*** Opening of Data supplied ***
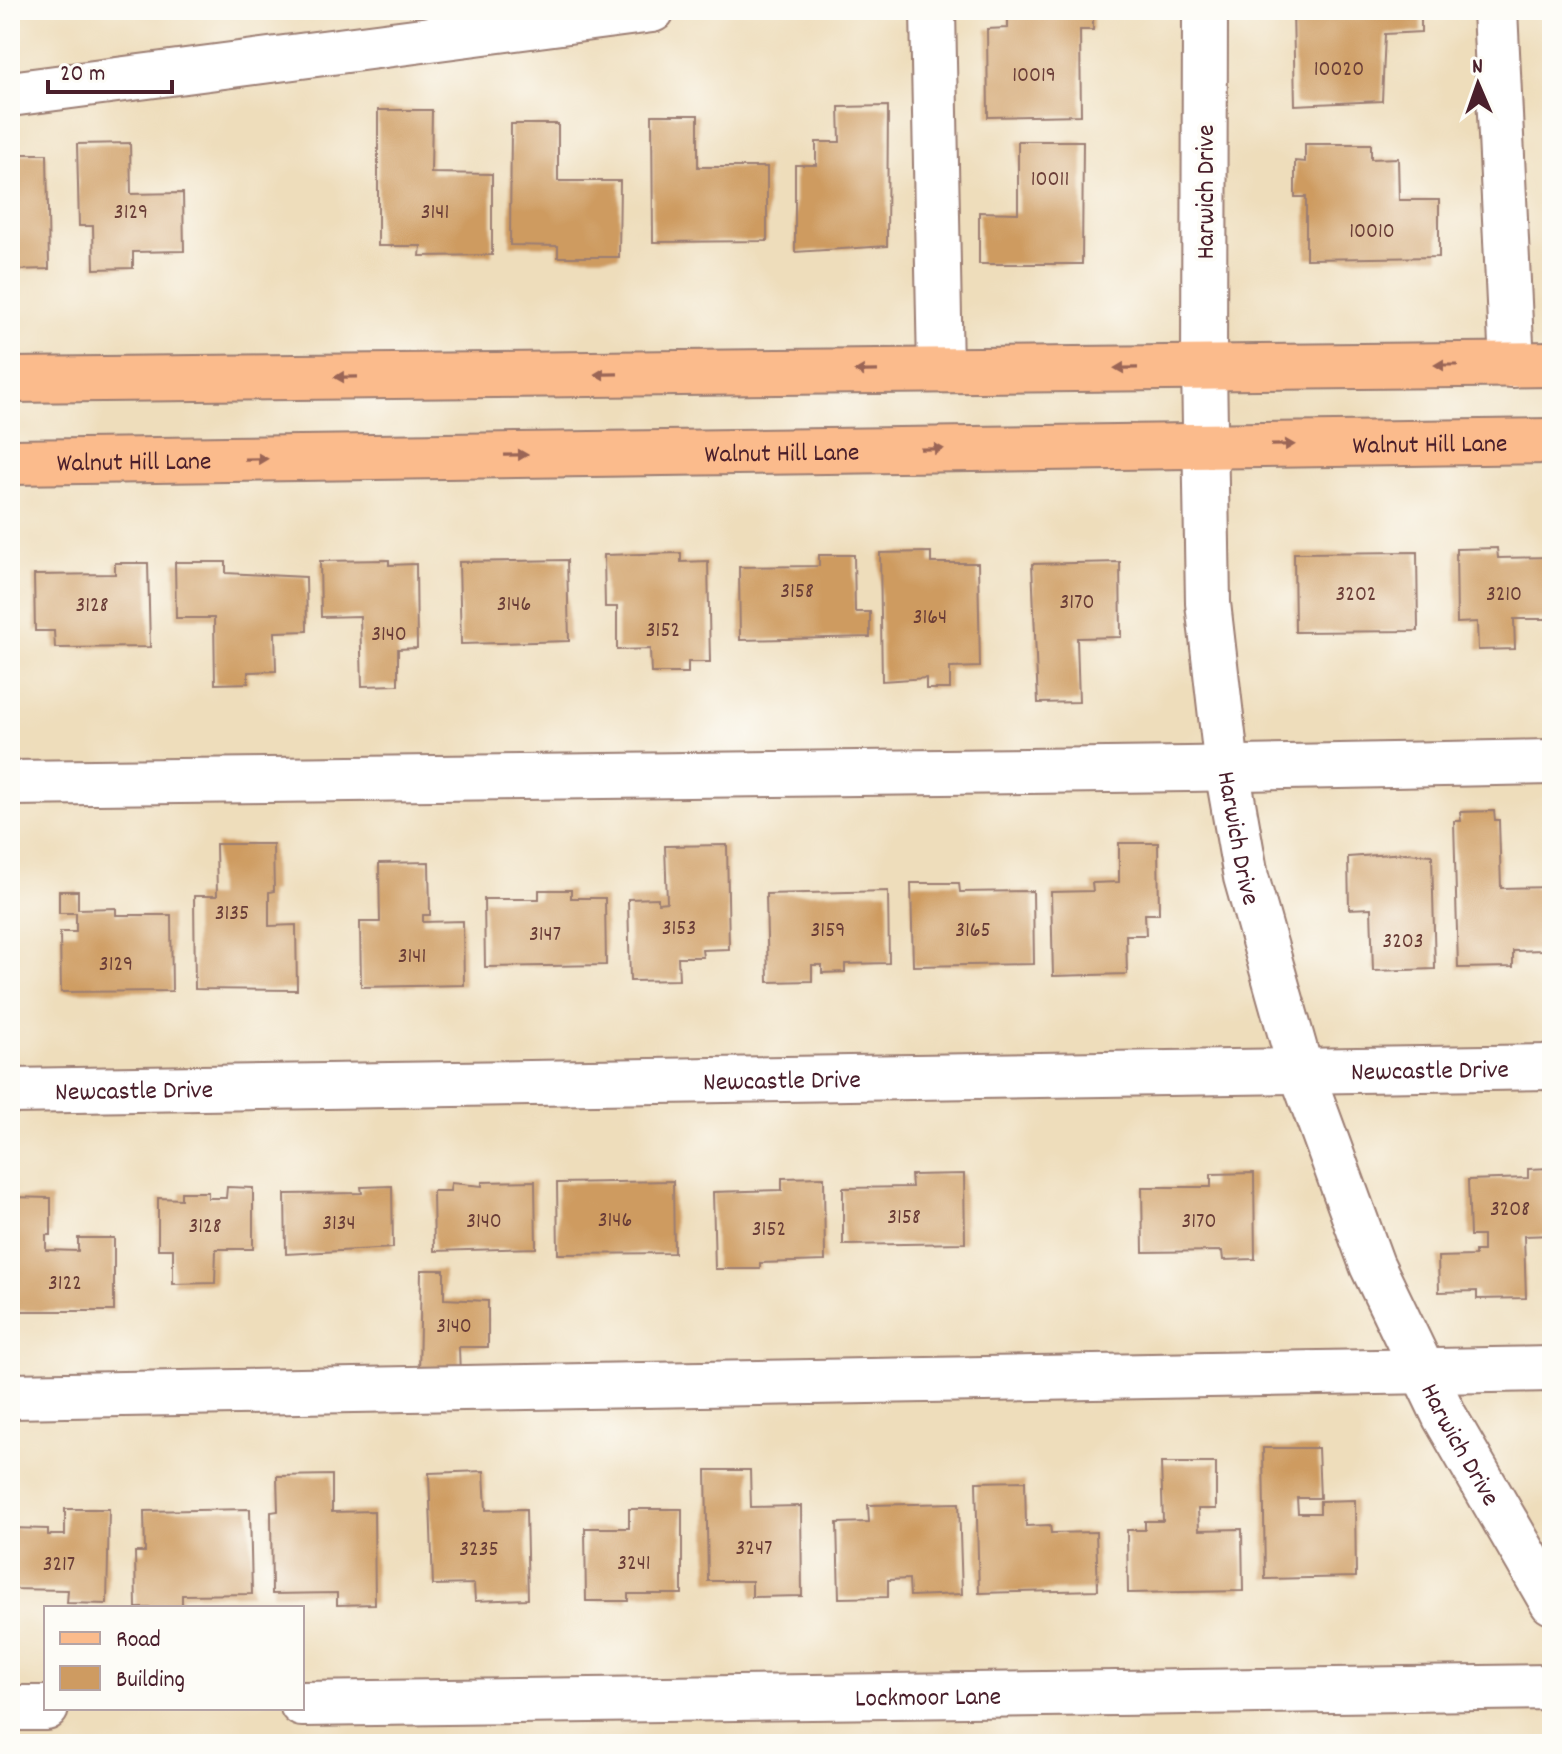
<svg xmlns="http://www.w3.org/2000/svg" width="1562" height="1754" font-family="Dekko,sans-serif">
	<rect width="100%" height="100%" fill="#fdfcf7"/>
	<filter id="ink" filterUnits="userSpaceOnUse"><feTurbulence type="fractalNoise" baseFrequency=".0125" numOctaves="2"/><feDisplacementMap in="SourceGraphic" scale="16" xChannelSelector="R" yChannelSelector="G"/><feConvolveMatrix kernelMatrix="1 2 1 2 8 2 1 2 1" color-interpolation-filters="sRGB"/></filter>
	<filter id="wash" filterUnits="userSpaceOnUse"><feTurbulence type="fractalNoise" baseFrequency=".006" numOctaves="4" result="noise"/><feDisplacementMap in="SourceGraphic" scale="32" xChannelSelector="R" yChannelSelector="G"/><feGaussianBlur stdDeviation="1.8" result="paint"/><feColorMatrix in="noise" values="0 0 0 0 0 0 0 0 0 0 0 0 0 0 0 0 0 1.4 0 .05"/><feComposite in="paint" operator="in"/></filter>
	<g filter="url(#wash)">
		<rect width="100%" height="100%" fill="#edb"/>
		<g id="blocks">
			<g fill="#ce9b61">
				<polygon points="1008,10 1093,10 1093,30 1080,30 1081,115 988,117 987,29 1008,28"/>
				<polygon points="1293,10 1421,10 1421,32 1385,34 1382,101 1295,105"/>
				<polygon points="888,106 887,246 795,252 795,165 816,165 816,142 840,142 839,107"/>
				<polygon points="378,110 432,110 431,173 492,174 492,255 420,256 421,246 378,246"/>
				<polygon points="652,115 698,115 698,167 767,167 767,241 653,242"/>
				<polygon points="511,124 558,124 558,181 620,181 619,257 558,257 558,246 510,245"/>
				<polygon points="1018,141 1083,141 1082,264 979,264 979,212 1018,213"/>
				<polygon points="130,143 131,194 183,193 184,251 133,252 133,268 94,269 93,226 79,226 77,144"/>
				<polygon points="1305,144 1371,144 1371,159 1398,158 1399,200 1439,200 1439,257 1306,259 1306,197 1295,197 1295,161 1305,162"/>
				<polygon points="10,154 47,154 49,269 10,270"/>
				<polygon points="1497,548 1498,558 1552,557 1552,619 1514,619 1515,649 1478,650 1477,622 1457,623 1456,549"/>
				<polygon points="931,552 931,563 978,563 980,667 950,668 950,689 926,689 926,678 882,681 880,553"/>
				<polygon points="1417,552 1418,631 1295,632 1294,553"/>
				<polygon points="681,553 681,562 708,561 710,662 688,662 688,673 651,673 650,649 617,650 617,607 605,607 604,555"/>
				<polygon points="819,555 854,555 855,612 870,612 870,637 740,640 739,567 819,566"/>
				<polygon points="389,560 389,565 416,564 417,648 398,649 398,685 362,686 360,616 321,617 320,561"/>
				<polygon points="567,560 569,641 461,644 459,562"/>
				<polygon points="175,562 226,562 226,573 306,577 307,631 275,632 276,671 248,672 248,683 215,684 214,618 176,618"/>
				<polygon points="1120,562 1121,637 1077,638 1079,702 1038,703 1032,564"/>
				<polygon points="115,563 148,563 150,647 55,648 54,631 35,631 34,575 115,574"/>
				<polygon points="1494,811 1495,820 1499,820 1501,888 1552,887 1552,923 1542,923 1542,950 1513,951 1513,967 1458,968 1454,821 1461,821 1460,812"/>
				<polygon points="1119,843 1158,843 1159,914 1145,914 1146,935 1126,935 1127,974 1053,976 1051,892 1093,891 1092,883 1119,882"/>
				<polygon points="216,844 273,844 274,891 269,892 269,926 296,925 297,990 195,989 194,896 217,896"/>
				<polygon points="727,845 729,949 702,950 703,957 678,957 679,980 630,981 628,899 658,898 658,903 667,902 665,846"/>
				<polygon points="1406,853 1432,855 1435,969 1373,971 1371,908 1349,909 1348,857"/>
				<polygon points="429,862 430,915 423,915 423,922 463,921 464,985 361,987 360,922 380,922 379,863"/>
				<polygon points="911,883 959,883 960,892 1033,891 1034,964 913,966"/>
				<polygon points="539,890 571,890 571,898 605,898 606,965 485,967 484,899 539,899"/>
				<polygon points="59,891 78,891 78,909 116,908 116,915 171,915 172,991 61,992 60,932 76,932 76,913 59,913"/>
				<polygon points="888,891 889,963 845,964 845,972 822,973 822,965 812,965 812,981 768,982 766,894"/>
				<polygon points="10,910 13,910 14,982 10,982"/>
				<polygon points="1552,1168 1552,1235 1524,1236 1526,1298 1477,1299 1477,1291 1439,1292 1438,1257 1475,1256 1475,1251 1483,1251 1483,1236 1470,1236 1468,1180 1528,1178 1528,1169"/>
				<polygon points="1254,1173 1255,1259 1223,1260 1222,1251 1143,1252 1142,1187 1211,1187 1211,1174"/>
				<polygon points="964,1174 965,1243 843,1245 843,1188 912,1187 911,1175"/>
				<polygon points="824,1177 825,1261 760,1263 760,1269 715,1269 713,1192 782,1190 782,1178"/>
				<polygon points="535,1181 536,1248 434,1251 433,1191 450,1191 451,1183 482,1186 482,1182"/>
				<polygon points="673,1181 674,1253 558,1254 557,1183"/>
				<polygon points="392,1186 393,1248 286,1254 285,1194 362,1193 361,1187"/>
				<polygon points="227,1187 253,1188 253,1249 216,1249 215,1283 173,1284 173,1249 158,1249 158,1198 181,1199 181,1192 208,1192 208,1198 226,1198"/>
				<polygon points="10,1197 51,1198 51,1235 46,1235 46,1250 78,1251 78,1238 114,1238 114,1311 16,1311 17,1237 10,1237"/>
				<polygon points="421,1270 444,1270 444,1299 488,1301 488,1347 459,1347 460,1375 419,1376"/>
				<polygon points="1263,1448 1318,1448 1320,1498 1297,1498 1298,1513 1320,1513 1320,1501 1355,1500 1356,1577 1265,1579"/>
				<polygon points="1161,1463 1216,1463 1216,1509 1198,1509 1199,1530 1242,1529 1243,1591 1128,1593 1127,1530 1145,1530 1145,1521 1163,1521"/>
				<polygon points="706,1470 750,1470 751,1507 801,1506 802,1596 752,1597 752,1581 708,1581"/>
				<polygon points="484,1471 486,1510 526,1509 528,1599 475,1601 474,1584 433,1585 429,1473"/>
				<polygon points="332,1475 332,1512 374,1511 375,1604 337,1605 337,1593 272,1594 271,1512 278,1511 277,1476"/>
				<polygon points="1025,1481 1026,1526 1050,1525 1051,1533 1096,1532 1098,1590 979,1593 976,1482"/>
				<polygon points="959,1503 962,1594 910,1596 909,1579 888,1580 888,1597 839,1598 837,1523 869,1522 868,1505"/>
				<polygon points="65,1509 109,1509 107,1604 67,1603 68,1590 10,1589 10,1528 48,1529 48,1535 65,1535"/>
				<polygon points="250,1509 252,1594 182,1595 182,1608 136,1608 135,1552 145,1552 144,1511"/>
				<polygon points="629,1509 682,1509 682,1594 628,1594 628,1601 586,1601 585,1528 629,1528"/>
			</g>
		</g>
	</g>
	<g filter="url(#ink)">
		<use href="#blocks" fill-opacity="0" stroke="#9c7e73" stroke-width="2"/>
		<g fill="none" stroke-linecap="round" stroke-linejoin="round">
			<defs>
				<g id="minor">
					<polyline points="933,10 940,370"/>
					<path id="s1" d="M1205,10l-1,357 4,236 19,166 19,108 55,194 71,194 73,152 107,185"/>
					<polyline points="1495,10 1512,365"/>
					<polyline points="10,94 652,10"/>
					<polyline points="10,783 1188,769 1552,762"/>
					<path id="s2" d="M10,1091l1542,-24"/>
					<polyline points="10,1396 1552,1369"/>
					<path id="s3" d="M302,1704l1250,-17"/>
					<polyline points="10,1708 46,1708"/>
				</g>
				<g id="major">
					<polyline points="10,380 1552,364"/>
					<path id="s4" d="M10,462l1542,-21"/>
				</g>
			</defs>
			<use href="#minor" stroke="#9c7e73" stroke-width="48"/>
			<use href="#major" stroke="#9c7e73" stroke-width="48"/>
			<use href="#minor" stroke="#fff" stroke-width="44"/>
			<use href="#major" stroke="#fbbb8c" stroke-width="44"/>
		</g>
		<defs><path id="oneway-solid" d="M-6-.8H1V-3.2L6.5 0L1 3.2V.8H-6Z" transform="scale(2)"/></defs>
		<g fill="#9a6557">
			<use href="#oneway-solid" transform="translate(1446 365) rotate(180)"/>
			<use href="#oneway-solid" transform="translate(1126 368) rotate(179)"/>
			<use href="#oneway-solid" transform="translate(866 371) rotate(179)"/>
			<use href="#oneway-solid" transform="translate(606 374) rotate(179)"/>
			<use href="#oneway-solid" transform="translate(346 377) rotate(179)"/>
			<use href="#oneway-solid" transform="translate(1283 445) rotate(-1)"/>
			<use href="#oneway-solid" transform="translate(932 449) rotate(-1)"/>
			<use href="#oneway-solid" transform="translate(516 455) rotate(-1)"/>
			<use href="#oneway-solid" transform="translate(256 459) rotate(-1)"/>
		</g>
	</g>
	<g text-anchor="middle" stroke-width="8" stroke-linejoin="round" paint-order="stroke">
		<g font-size="22" fill="#6b3e38">
			<text x="1339" y="75">10020</text>
			<text x="1034" y="81">10019</text>
			<text x="1050" y="185">10011</text>
			<text x="131" y="218">3129</text>
			<text x="435" y="218">3141</text>
			<text x="1372" y="237">10010</text>
			<text x="797" y="597">3158</text>
			<text x="1356" y="600">3202</text>
			<text x="1504" y="600">3210</text>
			<text x="1077" y="608">3170</text>
			<text x="514" y="610">3146</text>
			<text x="92" y="611">3128</text>
			<text x="930" y="623">3164</text>
			<text x="663" y="636">3152</text>
			<text x="389" y="640">3140</text>
			<text x="232" y="919">3135</text>
			<text x="679" y="934">3153</text>
			<text x="828" y="936">3159</text>
			<text x="973" y="936">3165</text>
			<text x="545" y="940">3147</text>
			<text x="1403" y="947">3203</text>
			<text x="412" y="962">3141</text>
			<text x="116" y="970">3129</text>
			<text x="1510" y="1215">3208</text>
			<text x="904" y="1223">3158</text>
			<text x="615" y="1226">3146</text>
			<text x="484" y="1227">3140</text>
			<text x="1199" y="1227">3170</text>
			<text x="339" y="1229">3134</text>
			<text x="205" y="1232">3128</text>
			<text x="769" y="1235">3152</text>
			<text x="65" y="1289">3122</text>
			<text x="454" y="1332">3140</text>
			<text x="754" y="1554">3247</text>
			<text x="479" y="1555">3235</text>
			<text x="634" y="1569">3241</text>
			<text x="59" y="1570">3217</text>
		</g>
		<g font-size="26" fill="#4a1f2b" stroke="#fdfcf7">
			<text transform="translate(1204 192) rotate(-90)" y="9">Harwich Drive</text>
			<text dy="9" stroke="none"><textPath href="#s4" startOffset="1420">Walnut Hill Lane</textPath></text>
			<text dy="9" stroke="none"><textPath href="#s4" startOffset="772">Walnut Hill Lane</textPath></text>
			<text dy="9" stroke="none"><textPath href="#s4" startOffset="124">Walnut Hill Lane</textPath></text>
			<text dy="9" stroke="none"><textPath href="#s1" startOffset="830">Harwich Drive</textPath></text>
			<text dy="9" stroke="none"><textPath href="#s2" startOffset="1420">Newcastle Drive</textPath></text>
			<text dy="9" stroke="none"><textPath href="#s2" startOffset="772">Newcastle Drive</textPath></text>
			<text dy="9" stroke="none"><textPath href="#s2" startOffset="124">Newcastle Drive</textPath></text>
			<text dy="9" stroke="none"><textPath href="#s1" startOffset="1478">Harwich Drive</textPath></text>
			<text dy="9" stroke="none"><textPath href="#s3" startOffset="626">Lockmoor Lane</textPath></text>
		</g>
	</g>
	<rect width="1562" height="1754" fill="none" stroke="#fdfcf7" stroke-width="40"/>
	<rect x="44" y="1606" width="260" height="104" fill="#fdfcf7" stroke="#b5a4a5" stroke-width="2"/>
	<rect x="60" y="1632" width="40" height="12" fill="#fbbb8c" stroke="#b5a4a5" stroke-width="2"/>
	<text x="116" y="1646" font-size="24" fill="#4a1f2b">Road</text>
	<rect x="60" y="1666" width="40" height="24" fill="#ce9b61" stroke="#b5a4a5" stroke-width="2"/>
	<text x="116" y="1686" font-size="24" fill="#4a1f2b">Building</text>
	<g transform="translate(1478 84) rotate(358)" stroke="#fdfcf7" stroke-width="6" paint-order="stroke">
	<path d="M0-6L14 30L0 20L-14 30Z" fill="#4a1f2b"/>
	<text y="-12" font-size="22" font-weight="bold" text-anchor="middle" fill="#4a1f2b">N</text>
	</g>
	<path d="M48 80v12h124v-12" fill="none" stroke="#4a1f2b" stroke-width="4"/>
	<text x="60" y="80" font-size="24" fill="#4a1f2b" stroke="#fdfcf7" stroke-width="6" paint-order="stroke">20 m</text>
</svg>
*** Close of Data supplied ***
What you need to do → Copy out each line of the data in which the word "oneway" appears.

Task result →
		<defs><path id="oneway-solid" d="M-6-.8H1V-3.2L6.5 0L1 3.2V.8H-6Z" transform="scale(2)"/></defs>
			<use href="#oneway-solid" transform="translate(1446 365) rotate(180)"/>
			<use href="#oneway-solid" transform="translate(1126 368) rotate(179)"/>
			<use href="#oneway-solid" transform="translate(866 371) rotate(179)"/>
			<use href="#oneway-solid" transform="translate(606 374) rotate(179)"/>
			<use href="#oneway-solid" transform="translate(346 377) rotate(179)"/>
			<use href="#oneway-solid" transform="translate(1283 445) rotate(-1)"/>
			<use href="#oneway-solid" transform="translate(932 449) rotate(-1)"/>
			<use href="#oneway-solid" transform="translate(516 455) rotate(-1)"/>
			<use href="#oneway-solid" transform="translate(256 459) rotate(-1)"/>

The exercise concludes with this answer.